- [TASK STATEMENT]: Please, from the entries below, transcribe exactly the lines that begin at the line with "28-04-2018 18:36:34" and end at the line with "ROBOT consente una", without the pictures.

- [MATERIAL SHOWN]:
○ ○ ○ ○

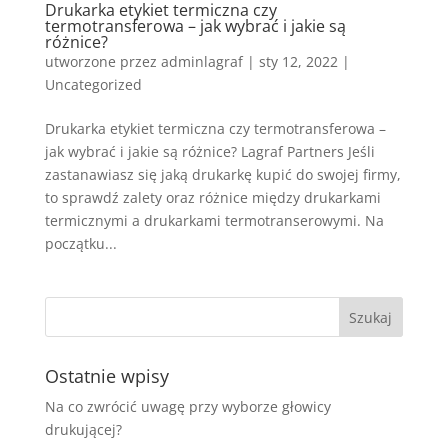
Drukarka etykiet termiczna czy
termotransferowa – jak wybrać i jakie są
różnice?
utworzone przez
adminlagraf
|
sty 12, 2022
|
Uncategorized
Drukarka etykiet termiczna czy termotransferowa –
jak wybrać i jakie są różnice? Lagraf Partners Jeśli
zastanawiasz się jaką drukarkę kupić do swojej firmy,
to sprawdź zalety oraz różnice między drukarkami
termicznymi a drukarkami termotranserowymi. Na
początku...
Ostatnie wpisy
Na co zwrócić uwagę przy wyborze głowicy
drukującej?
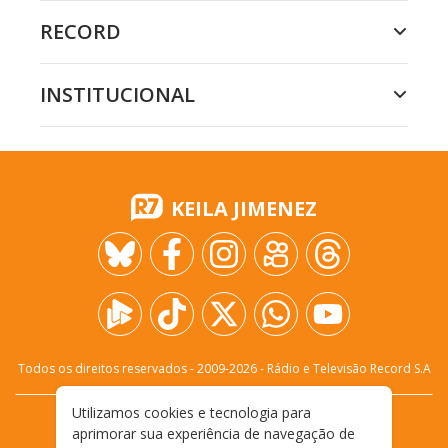
RECORD
INSTITUCIONAL
KEILA JIMENEZ
Todos os direitos reservados - 2009-
2026
- Rádio e Televisão Record S.A
Utilizamos cookies e tecnologia para
CARREIRA
FALE CONOSCO
PRIVACIDADE
aprimorar sua experiência de navegação de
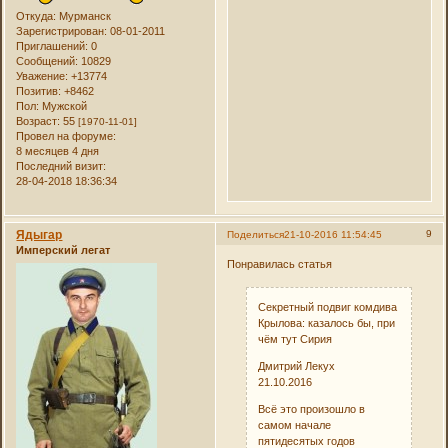
Откуда:
Мурманск
Зарегистрирован
: 08-01-2011
Приглашений:
0
Сообщений:
10829
Уважение:
+13774
Позитив:
+8462
Пол:
Мужской
Возраст:
55
[1970-11-01]
Провел на форуме:
8 месяцев 4 дня
Последний визит:
28-04-2018 18:36:34
Ядыгар
9
Поделиться
21-10-2016 11:54:45
Имперский легат
Понравилась статья
Секретный подвиг комдива
Крылова: казалось бы, при
чём тут Сирия
Дмитрий Лекух
21.10.2016
Всё это произошло в
самом начале
пятидесятых годов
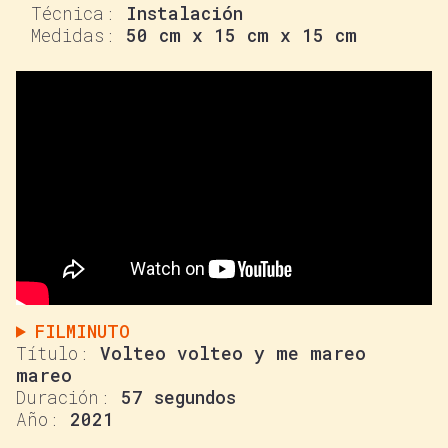
Instalación
50 cm x 15 cm x 15 cm
FILMINUTO
Volteo volteo y me mareo
mareo
57 segundos
2021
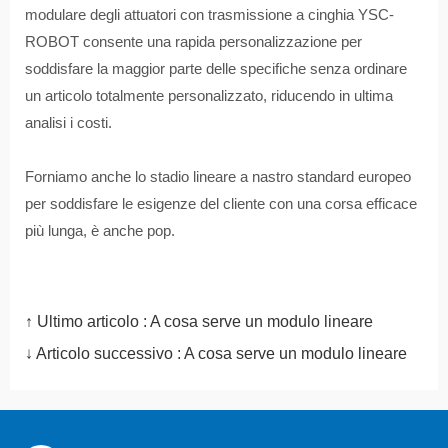
modulare degli attuatori con trasmissione a cinghia YSC-
ROBOT consente una rapida personalizzazione per
soddisfare la maggior parte delle specifiche senza ordinare
un articolo totalmente personalizzato, riducendo in ultima
analisi i costi.
Forniamo anche lo stadio lineare a nastro standard europeo
per soddisfare le esigenze del cliente con una corsa efficace
più lunga, è anche pop.
↑ Ultimo articolo :
A cosa serve un modulo lineare
↓ Articolo successivo :
A cosa serve un modulo lineare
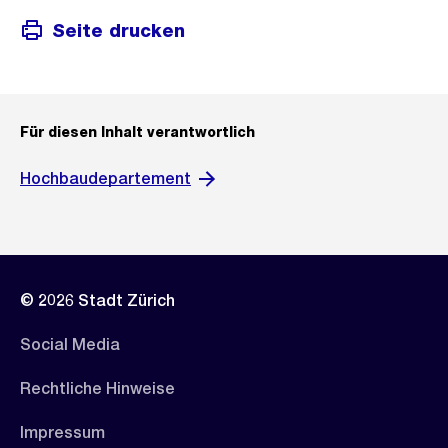
Seite drucken
Für diesen Inhalt verantwortlich
Hochbaudepartement
© 2026 Stadt Zürich
Social Media
Rechtliche Hinweise
Impressum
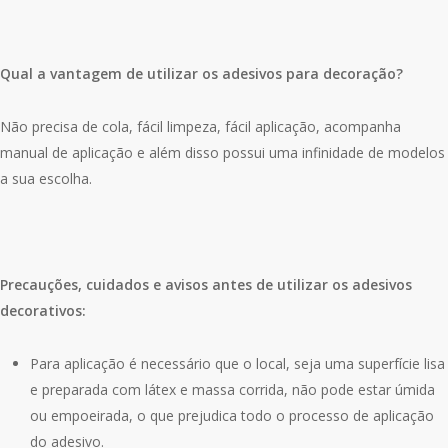
Qual a vantagem de utilizar os adesivos para decoração?
Não precisa de cola, fácil limpeza, fácil aplicação, acompanha
manual de aplicação e além disso possui uma infinidade de modelos
a sua escolha.
Precauções, cuidados e avisos antes de utilizar os adesivos
decorativos:
Para aplicação é necessário que o local, seja uma superfície lisa
e preparada com látex e massa corrida, não pode estar úmida
ou empoeirada, o que prejudica todo o processo de aplicação
do adesivo.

○ ○ ○ ○

- [WRITTEN RESPONSE]:
28-04-2018 18:36:34
Ядыгар
9
Поделиться
21-10-2016 11:54:45
Имперский легат
Понравилась статья
Секретный подвиг комдива
Крылова: казалось бы, при
чём тут Сирия
Дмитрий Лекух
21.10.2016
Всё это произошло в
самом начале
пятидесятых годов
Instalación
50 cm x 15 cm x 15 cm
FILMINUTO
Volteo volteo y me mareo
mareo
57 segundos
2021
modulare degli attuatori con trasmissione a cinghia YSC-
ROBOT consente una rapida personalizzazione per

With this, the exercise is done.